Source passage:
_____

Capital Rules: The Construction of Global Finance, by Rawi Abdelal, Harvard University Press, 304 pages, $52.50
The Bridge at the Edge of the World: Capitalism, the Environment, and Crossing From Crisis to Sustainability, by James Gustave Speth, Yale University Press, 295 pages, $28.00
In the quarter-century after World War II, a unique social compromise thrived in the West. National governments assured rising incomes and social benefits for ordinary citizens; entrepreneurs enjoyed steady growth and reasonable profits -- but the prerogatives of financial capital were subordinated to the health of the real economy of goods, services, and wages. At the heart of this social settlement was an unprecedented set of controls on speculative movements of international money. The designers of these controls -- the fathers of the Bretton Woods Accord of 1944 -- understood that if speculative capital ruled globally, it would wreck the capacity of national governments to maintain balanced forms of capitalism domestically. Recent events have surely proved them right.
The most prescient of these architects was John Maynard Keynes. For most readers, Keynes' prime insight concerned the role of aggregate demand in the economy and the need for government deficit spending during slumps. But Keynes' even greater contribution and practical achievement was the construction of a global system of constraints on private finance; otherwise, private capital would flee from nations that pursued egalitarian or Keynesian policies.
The system of capital controls invented at Bretton Woods turned economic orthodoxy on its head. From about 1870 to 1914, totally free global movement of capital was both standard practice and conventional wisdom. The only regulatory mechanism was a largely private one -- the gold standard, which determined currency values and maintained confidence in them. But efforts to re-establish the gold standard after World War I turned into an economic straitjacket. Coming out of the Great Depression and World War II, Keynes and company realized that for a managed form of capitalism to work nationally, the regime governing finance had to operate globally.

_____

Extracted information:
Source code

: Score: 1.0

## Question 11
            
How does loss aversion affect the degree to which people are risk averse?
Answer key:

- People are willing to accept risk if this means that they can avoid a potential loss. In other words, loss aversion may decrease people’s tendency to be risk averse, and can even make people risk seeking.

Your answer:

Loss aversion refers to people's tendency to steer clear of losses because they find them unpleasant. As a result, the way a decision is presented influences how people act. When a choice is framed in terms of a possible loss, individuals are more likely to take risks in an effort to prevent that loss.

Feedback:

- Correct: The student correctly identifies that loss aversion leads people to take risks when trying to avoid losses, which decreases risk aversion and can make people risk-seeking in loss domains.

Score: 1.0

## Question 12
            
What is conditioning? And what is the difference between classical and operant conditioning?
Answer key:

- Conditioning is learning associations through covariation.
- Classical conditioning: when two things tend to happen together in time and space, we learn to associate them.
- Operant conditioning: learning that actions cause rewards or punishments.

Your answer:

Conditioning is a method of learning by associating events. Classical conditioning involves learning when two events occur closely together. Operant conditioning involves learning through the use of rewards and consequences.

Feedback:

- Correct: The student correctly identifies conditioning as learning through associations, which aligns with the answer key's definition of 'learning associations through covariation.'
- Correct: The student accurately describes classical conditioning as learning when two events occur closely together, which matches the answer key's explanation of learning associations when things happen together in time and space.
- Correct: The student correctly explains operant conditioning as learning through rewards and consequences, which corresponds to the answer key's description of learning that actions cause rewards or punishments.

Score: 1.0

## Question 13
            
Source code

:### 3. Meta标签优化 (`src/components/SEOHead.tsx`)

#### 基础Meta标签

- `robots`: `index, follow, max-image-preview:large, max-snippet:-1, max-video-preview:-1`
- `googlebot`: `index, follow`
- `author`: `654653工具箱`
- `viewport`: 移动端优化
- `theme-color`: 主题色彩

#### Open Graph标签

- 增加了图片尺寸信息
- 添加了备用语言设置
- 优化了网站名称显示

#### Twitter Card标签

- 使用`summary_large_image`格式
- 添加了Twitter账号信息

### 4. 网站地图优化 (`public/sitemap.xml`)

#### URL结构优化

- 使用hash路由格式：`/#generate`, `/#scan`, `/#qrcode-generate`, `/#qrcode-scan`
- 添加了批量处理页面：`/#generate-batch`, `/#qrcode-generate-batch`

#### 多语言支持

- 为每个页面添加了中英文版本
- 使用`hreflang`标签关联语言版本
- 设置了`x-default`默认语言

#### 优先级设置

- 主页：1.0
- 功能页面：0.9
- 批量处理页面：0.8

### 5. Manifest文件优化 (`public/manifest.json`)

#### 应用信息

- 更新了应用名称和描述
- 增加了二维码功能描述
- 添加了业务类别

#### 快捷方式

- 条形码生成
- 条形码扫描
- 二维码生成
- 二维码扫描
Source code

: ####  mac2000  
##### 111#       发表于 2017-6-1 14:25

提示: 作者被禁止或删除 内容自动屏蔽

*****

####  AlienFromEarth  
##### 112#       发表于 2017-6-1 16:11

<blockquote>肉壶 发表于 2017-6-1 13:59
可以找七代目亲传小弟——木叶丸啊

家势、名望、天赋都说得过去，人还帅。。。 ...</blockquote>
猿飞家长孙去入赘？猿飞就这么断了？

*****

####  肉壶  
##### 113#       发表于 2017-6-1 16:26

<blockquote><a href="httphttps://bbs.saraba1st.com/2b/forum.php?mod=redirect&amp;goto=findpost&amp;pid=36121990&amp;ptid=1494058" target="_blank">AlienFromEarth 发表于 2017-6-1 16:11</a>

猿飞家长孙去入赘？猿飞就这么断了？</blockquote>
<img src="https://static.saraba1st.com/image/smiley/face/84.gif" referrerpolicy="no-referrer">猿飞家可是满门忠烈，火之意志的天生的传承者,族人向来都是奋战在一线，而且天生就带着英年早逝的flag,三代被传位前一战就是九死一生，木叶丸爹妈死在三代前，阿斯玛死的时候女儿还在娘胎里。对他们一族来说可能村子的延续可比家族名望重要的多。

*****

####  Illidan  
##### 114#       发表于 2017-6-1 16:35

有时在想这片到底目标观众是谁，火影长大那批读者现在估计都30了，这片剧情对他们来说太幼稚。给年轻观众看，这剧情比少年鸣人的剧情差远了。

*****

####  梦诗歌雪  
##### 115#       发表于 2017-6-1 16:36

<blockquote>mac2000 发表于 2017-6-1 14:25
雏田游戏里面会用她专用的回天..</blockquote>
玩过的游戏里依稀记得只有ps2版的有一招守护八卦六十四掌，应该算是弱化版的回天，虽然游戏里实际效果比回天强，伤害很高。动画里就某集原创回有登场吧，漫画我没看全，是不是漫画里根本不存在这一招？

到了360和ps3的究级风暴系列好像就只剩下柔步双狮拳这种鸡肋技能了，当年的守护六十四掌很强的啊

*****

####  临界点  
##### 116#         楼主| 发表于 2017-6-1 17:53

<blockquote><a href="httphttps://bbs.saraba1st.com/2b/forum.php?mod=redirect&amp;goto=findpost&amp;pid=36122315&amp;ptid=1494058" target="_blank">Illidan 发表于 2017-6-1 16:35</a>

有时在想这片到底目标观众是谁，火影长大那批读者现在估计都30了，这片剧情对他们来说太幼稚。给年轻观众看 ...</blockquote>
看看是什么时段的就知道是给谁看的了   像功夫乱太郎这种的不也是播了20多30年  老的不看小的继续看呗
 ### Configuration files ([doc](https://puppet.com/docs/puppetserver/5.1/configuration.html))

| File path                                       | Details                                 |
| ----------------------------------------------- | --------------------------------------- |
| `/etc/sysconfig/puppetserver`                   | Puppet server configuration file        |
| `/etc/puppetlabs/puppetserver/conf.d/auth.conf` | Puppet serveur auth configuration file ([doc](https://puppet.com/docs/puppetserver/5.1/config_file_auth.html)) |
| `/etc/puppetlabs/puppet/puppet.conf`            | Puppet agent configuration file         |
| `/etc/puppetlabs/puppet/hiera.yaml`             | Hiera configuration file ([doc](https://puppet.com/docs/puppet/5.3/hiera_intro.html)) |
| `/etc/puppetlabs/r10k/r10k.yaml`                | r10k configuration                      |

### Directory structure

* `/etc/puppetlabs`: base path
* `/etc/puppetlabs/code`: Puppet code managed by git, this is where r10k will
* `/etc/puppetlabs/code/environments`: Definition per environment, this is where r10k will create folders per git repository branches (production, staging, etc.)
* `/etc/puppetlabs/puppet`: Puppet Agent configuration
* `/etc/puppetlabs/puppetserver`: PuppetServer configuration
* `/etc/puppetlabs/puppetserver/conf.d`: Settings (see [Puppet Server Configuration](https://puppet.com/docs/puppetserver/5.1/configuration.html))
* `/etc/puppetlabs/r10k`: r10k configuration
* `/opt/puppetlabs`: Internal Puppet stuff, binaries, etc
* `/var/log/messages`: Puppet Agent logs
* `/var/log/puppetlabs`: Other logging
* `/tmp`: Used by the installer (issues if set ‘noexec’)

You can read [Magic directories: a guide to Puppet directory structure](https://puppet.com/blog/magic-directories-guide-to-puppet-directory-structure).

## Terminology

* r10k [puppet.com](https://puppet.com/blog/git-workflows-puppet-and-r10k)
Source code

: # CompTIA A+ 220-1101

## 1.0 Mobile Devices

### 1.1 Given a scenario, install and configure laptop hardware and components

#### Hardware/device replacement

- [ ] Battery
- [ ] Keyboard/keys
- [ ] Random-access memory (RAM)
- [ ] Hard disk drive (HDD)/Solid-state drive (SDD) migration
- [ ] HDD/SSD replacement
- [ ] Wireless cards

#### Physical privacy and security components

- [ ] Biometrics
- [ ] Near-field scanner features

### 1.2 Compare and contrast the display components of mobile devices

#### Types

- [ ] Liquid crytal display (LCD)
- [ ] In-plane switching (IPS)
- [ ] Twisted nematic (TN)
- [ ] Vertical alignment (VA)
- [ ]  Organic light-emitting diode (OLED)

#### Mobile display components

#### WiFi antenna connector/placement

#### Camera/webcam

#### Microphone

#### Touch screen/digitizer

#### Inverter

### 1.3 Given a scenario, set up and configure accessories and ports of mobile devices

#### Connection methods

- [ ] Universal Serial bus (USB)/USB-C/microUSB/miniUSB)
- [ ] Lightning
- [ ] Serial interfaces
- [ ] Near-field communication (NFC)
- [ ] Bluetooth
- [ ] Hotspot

_____

Brief 1:
Which years appear as numerals in the Bretton Woods passage? List them in order of appearance.
Brief 2:
Turn the paragraph of the Bretton Woods passage that opens with "The system of capital controls invented at Bretton Woods" into a short bulleted list that keeps its main facts.
Brief 3:
Summarize the Bretton Woods passage in two sentences.
The entries have nothing to do with the Bretton Woods passage.

Exercise output 1:
1944, 1870, 1914

Exercise output 2:
- The Bretton Woods capital controls overturned economic orthodoxy.
- From about 1870 to 1914, completely free global movement of capital was standard practice and conventional wisdom.
- The only regulatory mechanism was the gold standard, a largely private one that set currency values and kept confidence in them.
- Efforts to restore the gold standard after World War I became an economic straitjacket.
- After the Great Depression and World War II, Keynes and his colleagues realized that managed capitalism could work nationally only if the regime governing finance operated globally.

Exercise output 3:
In the quarter-century after World War II, the West thrived on a social compromise whose core was a set of controls on speculative international money, designed at Bretton Woods in 1944 to keep financial capital subordinate to the real economy. John Maynard Keynes, the most prescient of its architects, helped build this system of constraints on private finance, which overturned the earlier orthodoxy of free capital movement under the gold standard.